Naquela manhã, a mocinha caminhou pelas ruas próximas à Avenida Boa Viagem. Parou para comer um doce de batata doce pelando, enrolado em papel sulfite, que devorou com voracidade depois de ter acabado com um pacote de pipoca doce (murcha) sentada num banco da praia. Ventava muito e ela tirou seu sapato-joaninha e quis caminhar até o mar, molhar os pés de água salgada. Sempre pensou que o mar fosse mais senhor que sereia, com suas rugas e fúrias e mania de querer ser infinito. O mar, como o amor, torna tudo infinito. Movimenta, balança, espalha, cura. Toca em frente, como diz a canção de Almir Sater que ela ouviria dias depois, em uma manhã chuvosinha, com a cabeça encostada no ombro dele e o coração tranqüilo.

Mas o Recife não tem só mar, cartazes de campanha eleitoral, doce de batata doce e tubarões. Tem a melhor cabeleireira do país, que encontrou caminhando placidamente pela rua dos bacanas da cidade.

"Oi, tudo bom? Você sabe onde eu encontro um cabeleireiro por aqui? Me disseram que tem um nessa rua..."
"Oxe, eu sou cabeleireira. Só que meu salão fica na Fernandes Vieira"

Ela pensa que a Fernandes Vieira deve ser logo ali, mas a sra. Potter pára em um ponto de ônibus e acena para um que vem vindo. Vou ou não vou? Vai. O ônibus atravessa umas pontes, dezenas de meninotas embarcam e desembarcam, com uniforme do colégio e sombra nos olhos e, quase meia hora depois, a sra. Potter diz:

"É aqui"

Estão as duas em uma sala de um consultório de um doutor, já estranhamente íntimas.

"Mas tu é doida, não? Acreditar assim numa pessoa qualquer da rua"
"E você também, mulher, de me trazer aqui!"
"Eu olhei e pensei: 'É tão novinha, não pode fazer mal'"
"Escuta, aqui em Recife as garotas vão à escola maquiadas? Encontrei várias super arrumadas no ônibus"
"Na sua cidade não é assim, não? Outra coisa, vocês não usam essa máquina? Olhe, eu não sou de falar mal de outros lugares, mas, posso dizer? Acho que você precisa trocar de salão"

» Dados fornecidos
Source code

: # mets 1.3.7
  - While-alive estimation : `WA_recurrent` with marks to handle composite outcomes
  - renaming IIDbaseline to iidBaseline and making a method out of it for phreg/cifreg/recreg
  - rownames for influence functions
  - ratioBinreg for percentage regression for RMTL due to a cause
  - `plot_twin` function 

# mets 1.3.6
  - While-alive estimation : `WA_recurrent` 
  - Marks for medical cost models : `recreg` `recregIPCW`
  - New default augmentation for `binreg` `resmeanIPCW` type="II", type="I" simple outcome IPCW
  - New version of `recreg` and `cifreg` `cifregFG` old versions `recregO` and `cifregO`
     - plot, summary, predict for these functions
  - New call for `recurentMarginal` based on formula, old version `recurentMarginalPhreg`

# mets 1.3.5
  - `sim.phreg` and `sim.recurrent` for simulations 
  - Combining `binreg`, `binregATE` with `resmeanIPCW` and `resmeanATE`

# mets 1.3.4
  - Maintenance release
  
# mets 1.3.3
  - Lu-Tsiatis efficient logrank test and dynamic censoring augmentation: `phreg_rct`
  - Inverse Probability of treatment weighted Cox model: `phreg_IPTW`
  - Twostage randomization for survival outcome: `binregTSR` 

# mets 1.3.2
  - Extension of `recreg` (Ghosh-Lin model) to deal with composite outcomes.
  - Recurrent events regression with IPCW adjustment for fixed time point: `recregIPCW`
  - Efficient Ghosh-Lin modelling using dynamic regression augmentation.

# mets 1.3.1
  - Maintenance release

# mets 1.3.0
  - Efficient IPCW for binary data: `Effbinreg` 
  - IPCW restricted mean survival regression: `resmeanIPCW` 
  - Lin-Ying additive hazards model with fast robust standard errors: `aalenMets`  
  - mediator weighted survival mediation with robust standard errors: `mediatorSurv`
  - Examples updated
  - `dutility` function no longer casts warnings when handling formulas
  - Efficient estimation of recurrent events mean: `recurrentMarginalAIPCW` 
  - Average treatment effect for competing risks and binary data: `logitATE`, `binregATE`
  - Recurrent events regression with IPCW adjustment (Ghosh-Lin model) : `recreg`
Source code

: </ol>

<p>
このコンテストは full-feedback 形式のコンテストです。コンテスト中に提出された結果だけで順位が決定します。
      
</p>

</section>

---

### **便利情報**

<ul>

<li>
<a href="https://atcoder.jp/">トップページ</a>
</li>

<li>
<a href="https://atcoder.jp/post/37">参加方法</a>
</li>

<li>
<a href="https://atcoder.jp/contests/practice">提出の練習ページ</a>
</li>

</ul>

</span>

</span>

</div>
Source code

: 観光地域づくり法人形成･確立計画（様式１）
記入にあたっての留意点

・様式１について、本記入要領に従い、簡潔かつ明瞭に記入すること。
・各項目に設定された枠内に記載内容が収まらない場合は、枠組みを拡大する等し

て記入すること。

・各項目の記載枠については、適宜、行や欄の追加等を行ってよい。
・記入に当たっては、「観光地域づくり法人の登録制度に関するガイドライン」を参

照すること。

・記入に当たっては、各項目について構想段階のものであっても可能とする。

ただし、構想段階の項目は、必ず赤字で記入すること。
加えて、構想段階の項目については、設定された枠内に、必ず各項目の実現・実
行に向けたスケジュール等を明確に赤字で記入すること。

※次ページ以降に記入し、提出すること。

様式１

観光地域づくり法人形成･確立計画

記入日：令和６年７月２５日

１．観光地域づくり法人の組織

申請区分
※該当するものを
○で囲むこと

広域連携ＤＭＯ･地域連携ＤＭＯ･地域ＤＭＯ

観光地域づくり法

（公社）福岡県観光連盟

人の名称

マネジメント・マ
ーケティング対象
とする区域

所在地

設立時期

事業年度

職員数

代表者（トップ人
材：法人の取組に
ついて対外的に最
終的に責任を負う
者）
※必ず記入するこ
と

» Conjunto de tarefas
#1 Retorne, sem alterações, a passagem do texto entre "Mas o Recife" e "bacanas da cidade.", inclusive.
#2 Redigite, sem mudar nada, somente as linhas dos dados fornecidos entre as linhas que contêm "# mets 1.3.5" e "記入にあたっての留意点", inclusive.

» Respostas às tarefas
#1
Mas o Recife não tem só mar, cartazes de campanha eleitoral, doce de batata doce e tubarões. Tem a melhor cabeleireira do país, que encontrou caminhando placidamente pela rua dos bacanas da cidade.

#2
# mets 1.3.5
  - `sim.phreg` and `sim.recurrent` for simulations 
  - Combining `binreg`, `binregATE` with `resmeanIPCW` and `resmeanATE`

# mets 1.3.4
  - Maintenance release
  
# mets 1.3.3
  - Lu-Tsiatis efficient logrank test and dynamic censoring augmentation: `phreg_rct`
  - Inverse Probability of treatment weighted Cox model: `phreg_IPTW`
  - Twostage randomization for survival outcome: `binregTSR` 

# mets 1.3.2
  - Extension of `recreg` (Ghosh-Lin model) to deal with composite outcomes.
  - Recurrent events regression with IPCW adjustment for fixed time point: `recregIPCW`
  - Efficient Ghosh-Lin modelling using dynamic regression augmentation.

# mets 1.3.1
  - Maintenance release

# mets 1.3.0
  - Efficient IPCW for binary data: `Effbinreg` 
  - IPCW restricted mean survival regression: `resmeanIPCW` 
  - Lin-Ying additive hazards model with fast robust standard errors: `aalenMets`  
  - mediator weighted survival mediation with robust standard errors: `mediatorSurv`
  - Examples updated
  - `dutility` function no longer casts warnings when handling formulas
  - Efficient estimation of recurrent events mean: `recurrentMarginalAIPCW` 
  - Average treatment effect for competing risks and binary data: `logitATE`, `binregATE`
  - Recurrent events regression with IPCW adjustment (Ghosh-Lin model) : `recreg`
Source code

: </ol>

<p>
このコンテストは full-feedback 形式のコンテストです。コンテスト中に提出された結果だけで順位が決定します。
      
</p>

</section>

---

### **便利情報**

<ul>

<li>
<a href="https://atcoder.jp/">トップページ</a>
</li>

<li>
<a href="https://atcoder.jp/post/37">参加方法</a>
</li>

<li>
<a href="https://atcoder.jp/contests/practice">提出の練習ページ</a>
</li>

</ul>

</span>

</span>

</div>
Source code

: 観光地域づくり法人形成･確立計画（様式１）
記入にあたっての留意点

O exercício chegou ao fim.